WORK TO DO:
1) In the hospice essay, list the words and phrases used to describe the kid's life-force and energy.
2) Answer these questions from the hospice essay:
(a) In what year was Graham Swift's novel published?
(b) Where did the writer share pictures of the kid?
(c) On what evening did the writer go to the drinks and nibbles gathering?

TEXT EXTRACT:
Here was a kid infused with a life-force and energy so vivid and animated and in-your-face loud. In certain moods it wouldn’t have been unreasonable to find him an annoying little gobshite. Then you found out he died. It affected me more than I might have expected, because I dumbly hadn’t expected it. But if you keep going back to a children’s hospice for a few years running you are likely to encounter sad stuff.

But still… not him. Not THAT kid.

It hit hard because of where I am at personally right now, how we are thinking about babies a lot, attempting to conceive. You don’t know where this path might lead you. Awful stuff like this can happen to anyone. Much is down to dumb luck.

It can fundamentally change your life more than having healthy kids. The practicalities of the day-to-day might be wildly complex and cumbersome. You can be caring for them for much longer, until they are adults and you are nearly dead. It might feel like they have stolen your life and you resent them for it – as explored in Graham Swift’s 1996 novel and its film adaptation Last Orders. As with stupid random death, there’s no reason or rational explanation for any of it, which can be the most difficult thing to fathom. That lingering unanswerable question: why us?

Over the following hours and days my brain kept circling back to this kid. I shared some not especially good pictures of the kid to a memorial page I found on Facebook. It felt like an obvious thing to do.

***

Last night, Christmas Eve Eve, we went to a drinks and nibbles evening at the house of some friends on the other side of town. It was an unusual thing for us to socialise like this. We don’t have many friends as a couple or go out that much generally. I can’t remember the last party or social gathering I or we went to at somebody’s home.

Data records
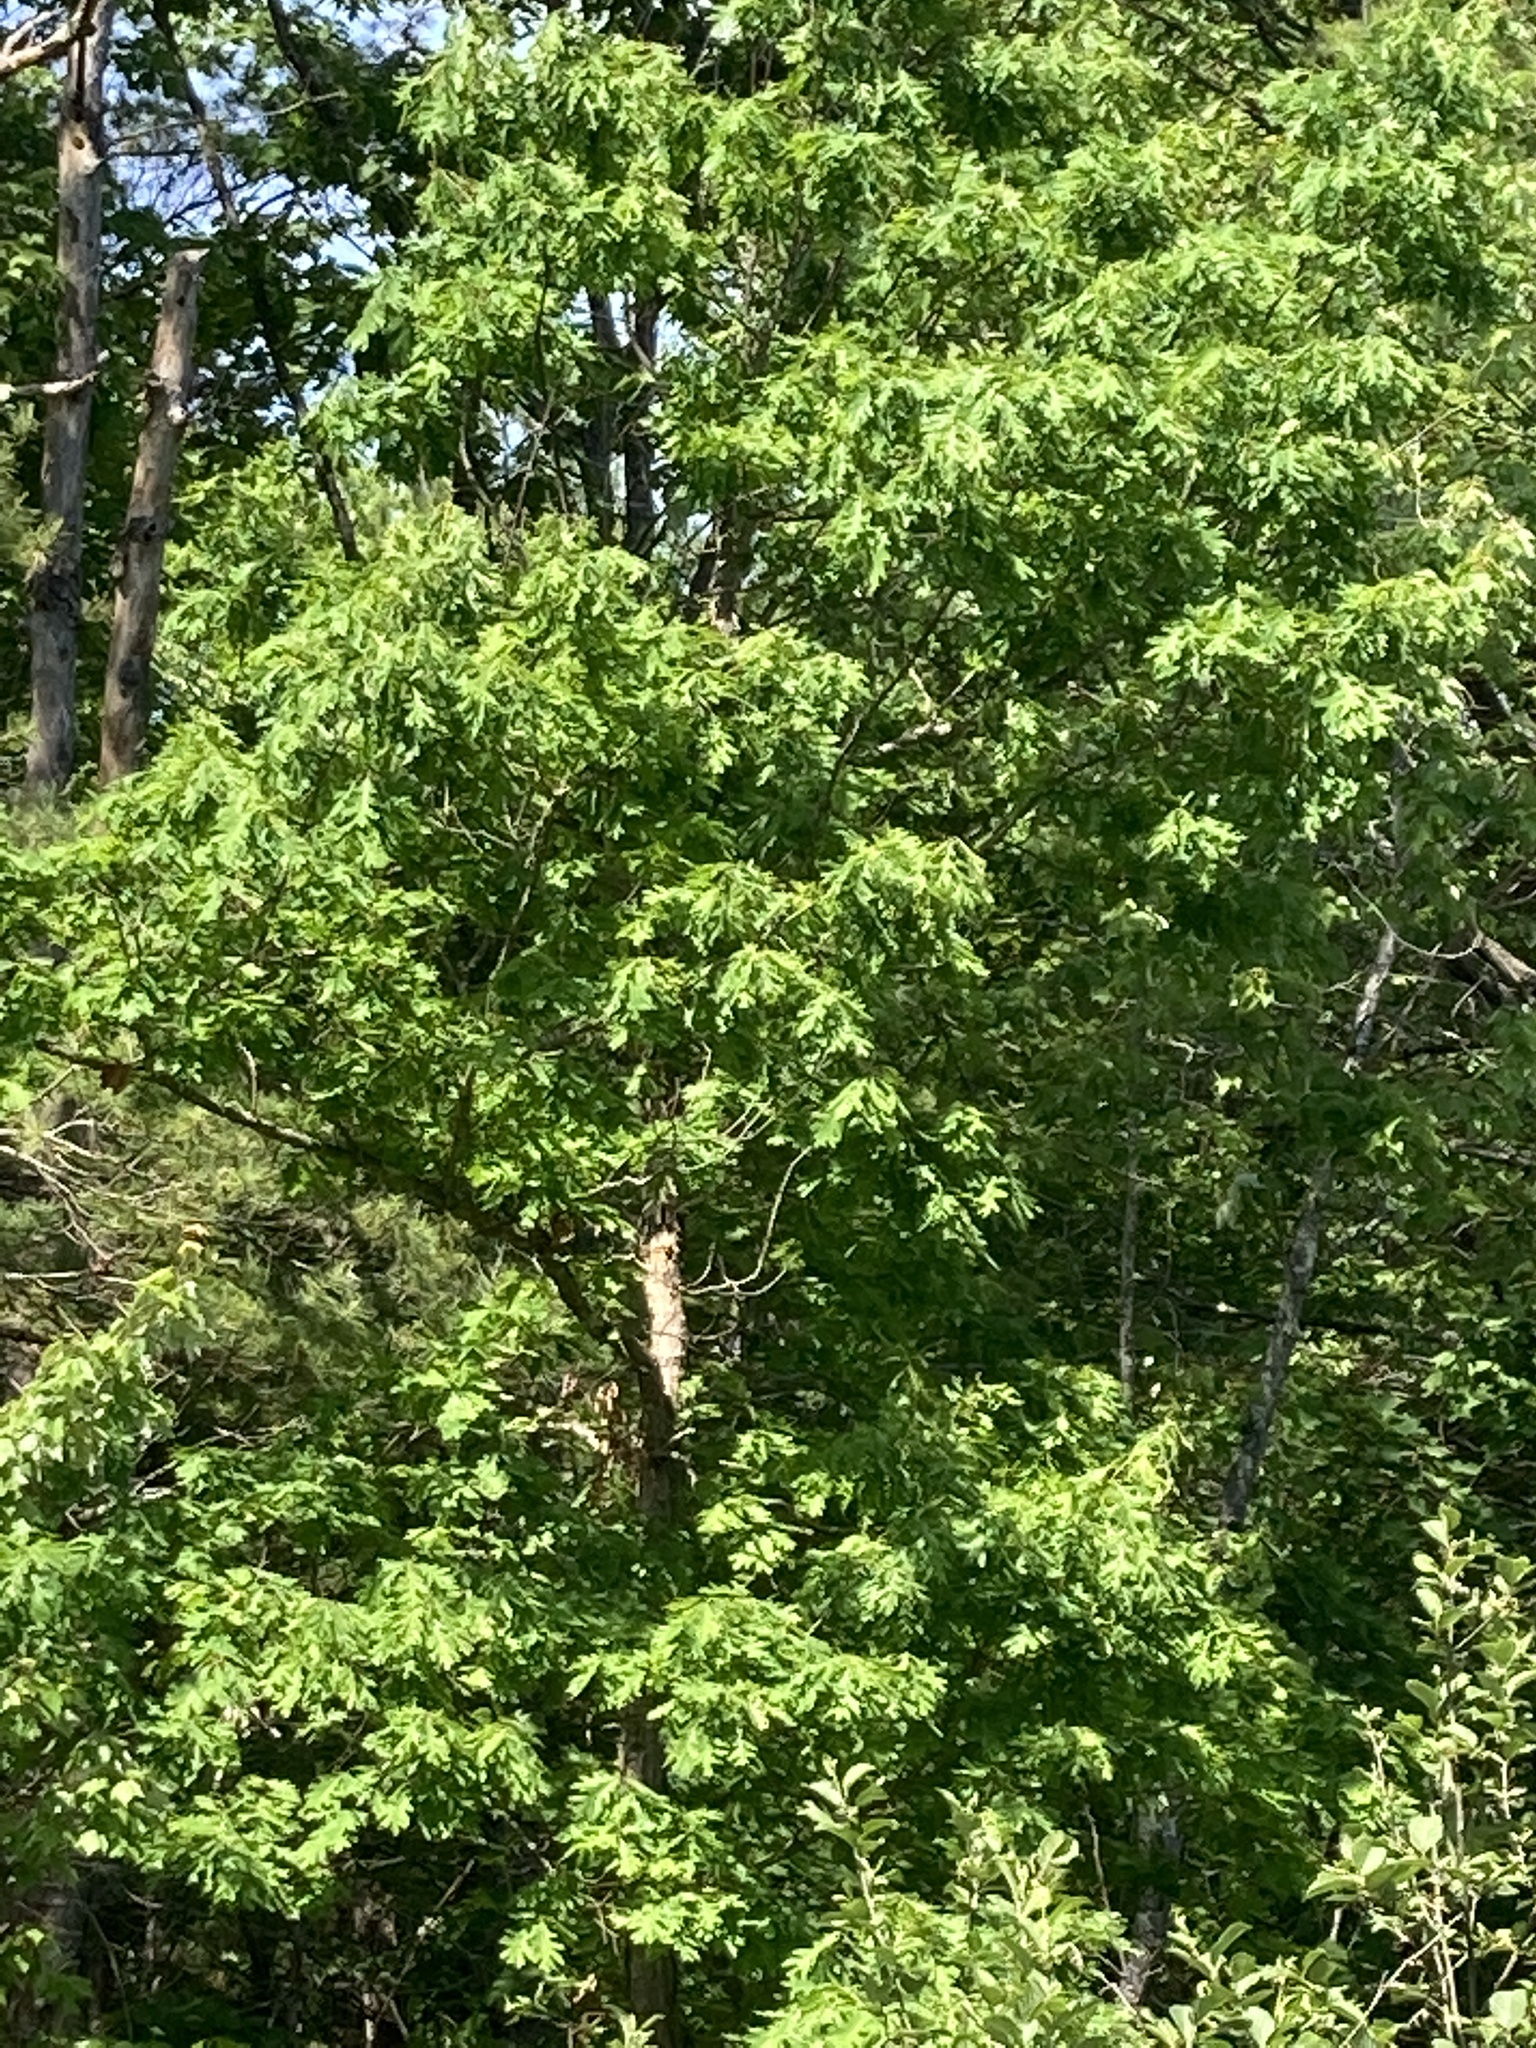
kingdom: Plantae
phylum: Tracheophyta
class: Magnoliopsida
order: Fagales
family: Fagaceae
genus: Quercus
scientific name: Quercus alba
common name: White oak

---

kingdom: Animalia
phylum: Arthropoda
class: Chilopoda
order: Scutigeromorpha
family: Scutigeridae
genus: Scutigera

==

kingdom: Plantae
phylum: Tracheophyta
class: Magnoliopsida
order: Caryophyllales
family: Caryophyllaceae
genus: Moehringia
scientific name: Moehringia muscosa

OUTPUTS:
1)
vivid
animated
in-your-face loud

2)
(a) 1996
(b) On a memorial page found on Facebook
(c) Christmas Eve Eve